■ **DATA PROVIDED**

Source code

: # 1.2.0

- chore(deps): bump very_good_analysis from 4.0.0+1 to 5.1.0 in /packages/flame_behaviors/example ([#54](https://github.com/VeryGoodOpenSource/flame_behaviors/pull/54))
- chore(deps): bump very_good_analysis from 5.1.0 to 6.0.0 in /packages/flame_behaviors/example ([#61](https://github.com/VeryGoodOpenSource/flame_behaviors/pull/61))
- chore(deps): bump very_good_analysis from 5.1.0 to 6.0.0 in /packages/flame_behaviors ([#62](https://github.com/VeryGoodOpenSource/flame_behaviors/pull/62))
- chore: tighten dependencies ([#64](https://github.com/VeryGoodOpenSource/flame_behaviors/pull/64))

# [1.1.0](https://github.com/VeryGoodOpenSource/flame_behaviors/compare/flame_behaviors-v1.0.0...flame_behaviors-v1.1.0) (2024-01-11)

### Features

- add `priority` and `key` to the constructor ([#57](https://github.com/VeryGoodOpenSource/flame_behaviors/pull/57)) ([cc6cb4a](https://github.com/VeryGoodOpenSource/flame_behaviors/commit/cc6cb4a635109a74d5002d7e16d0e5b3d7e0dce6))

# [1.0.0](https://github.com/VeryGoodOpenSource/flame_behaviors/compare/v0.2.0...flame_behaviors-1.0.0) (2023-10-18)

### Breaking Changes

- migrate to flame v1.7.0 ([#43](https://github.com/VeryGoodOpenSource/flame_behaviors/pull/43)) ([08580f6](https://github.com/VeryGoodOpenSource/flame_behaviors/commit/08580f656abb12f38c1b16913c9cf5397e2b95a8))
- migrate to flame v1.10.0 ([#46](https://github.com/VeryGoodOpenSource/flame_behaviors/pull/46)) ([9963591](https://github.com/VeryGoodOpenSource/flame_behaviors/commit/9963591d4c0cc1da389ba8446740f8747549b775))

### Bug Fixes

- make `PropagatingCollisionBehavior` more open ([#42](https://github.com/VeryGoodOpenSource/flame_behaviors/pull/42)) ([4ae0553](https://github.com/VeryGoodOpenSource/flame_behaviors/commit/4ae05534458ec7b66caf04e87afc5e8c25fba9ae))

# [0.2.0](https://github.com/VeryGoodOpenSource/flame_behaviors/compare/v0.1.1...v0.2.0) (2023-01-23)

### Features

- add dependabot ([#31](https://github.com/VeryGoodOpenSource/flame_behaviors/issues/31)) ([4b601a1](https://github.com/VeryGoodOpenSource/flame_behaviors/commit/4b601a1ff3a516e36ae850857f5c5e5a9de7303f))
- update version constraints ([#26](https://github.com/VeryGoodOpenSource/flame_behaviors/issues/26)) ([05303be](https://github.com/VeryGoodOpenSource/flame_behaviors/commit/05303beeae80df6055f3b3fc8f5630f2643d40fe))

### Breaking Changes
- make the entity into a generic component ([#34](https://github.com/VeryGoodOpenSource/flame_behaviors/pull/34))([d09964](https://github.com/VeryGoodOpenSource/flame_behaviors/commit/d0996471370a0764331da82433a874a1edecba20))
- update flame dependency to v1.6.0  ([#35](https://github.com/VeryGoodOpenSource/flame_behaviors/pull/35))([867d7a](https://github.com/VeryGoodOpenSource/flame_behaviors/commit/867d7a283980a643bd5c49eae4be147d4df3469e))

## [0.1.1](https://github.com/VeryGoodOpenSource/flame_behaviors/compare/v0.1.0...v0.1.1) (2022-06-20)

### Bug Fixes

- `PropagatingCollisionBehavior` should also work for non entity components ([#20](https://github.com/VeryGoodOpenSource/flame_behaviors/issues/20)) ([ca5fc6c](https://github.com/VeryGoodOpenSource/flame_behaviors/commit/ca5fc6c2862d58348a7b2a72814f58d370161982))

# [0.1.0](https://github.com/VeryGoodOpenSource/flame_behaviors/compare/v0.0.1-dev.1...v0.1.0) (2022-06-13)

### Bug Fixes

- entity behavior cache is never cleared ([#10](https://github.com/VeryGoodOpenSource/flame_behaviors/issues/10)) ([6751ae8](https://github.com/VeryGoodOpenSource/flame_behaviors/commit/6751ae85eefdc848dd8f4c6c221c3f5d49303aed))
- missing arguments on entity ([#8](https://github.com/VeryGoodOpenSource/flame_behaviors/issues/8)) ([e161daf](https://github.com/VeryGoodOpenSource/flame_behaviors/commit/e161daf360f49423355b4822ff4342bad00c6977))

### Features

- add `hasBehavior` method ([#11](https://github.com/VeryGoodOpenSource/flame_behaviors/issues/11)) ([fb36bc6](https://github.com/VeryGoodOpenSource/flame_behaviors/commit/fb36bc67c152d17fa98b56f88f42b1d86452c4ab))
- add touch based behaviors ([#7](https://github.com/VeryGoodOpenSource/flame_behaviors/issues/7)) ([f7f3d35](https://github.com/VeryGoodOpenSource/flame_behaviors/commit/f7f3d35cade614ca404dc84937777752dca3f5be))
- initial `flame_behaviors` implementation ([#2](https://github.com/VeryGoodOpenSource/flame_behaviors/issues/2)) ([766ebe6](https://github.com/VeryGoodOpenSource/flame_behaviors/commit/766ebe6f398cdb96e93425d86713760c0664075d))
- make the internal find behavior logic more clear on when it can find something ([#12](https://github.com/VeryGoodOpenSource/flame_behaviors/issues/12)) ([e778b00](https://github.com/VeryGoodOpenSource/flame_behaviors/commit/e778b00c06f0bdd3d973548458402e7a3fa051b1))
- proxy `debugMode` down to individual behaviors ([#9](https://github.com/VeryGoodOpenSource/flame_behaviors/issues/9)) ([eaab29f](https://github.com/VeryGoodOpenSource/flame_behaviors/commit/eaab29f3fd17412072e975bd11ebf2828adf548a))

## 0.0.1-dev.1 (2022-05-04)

■ **TASK BRIEF**
Pull out every line of the data above that contains the string "bump", and treat uppercase and lowercase letters as different.

■ **RESULT BELOW**
- chore(deps): bump very_good_analysis from 4.0.0+1 to 5.1.0 in /packages/flame_behaviors/example ([#54](https://github.com/VeryGoodOpenSource/flame_behaviors/pull/54))
- chore(deps): bump very_good_analysis from 5.1.0 to 6.0.0 in /packages/flame_behaviors/example ([#61](https://github.com/VeryGoodOpenSource/flame_behaviors/pull/61))
- chore(deps): bump very_good_analysis from 5.1.0 to 6.0.0 in /packages/flame_behaviors ([#62](https://github.com/VeryGoodOpenSource/flame_behaviors/pull/62))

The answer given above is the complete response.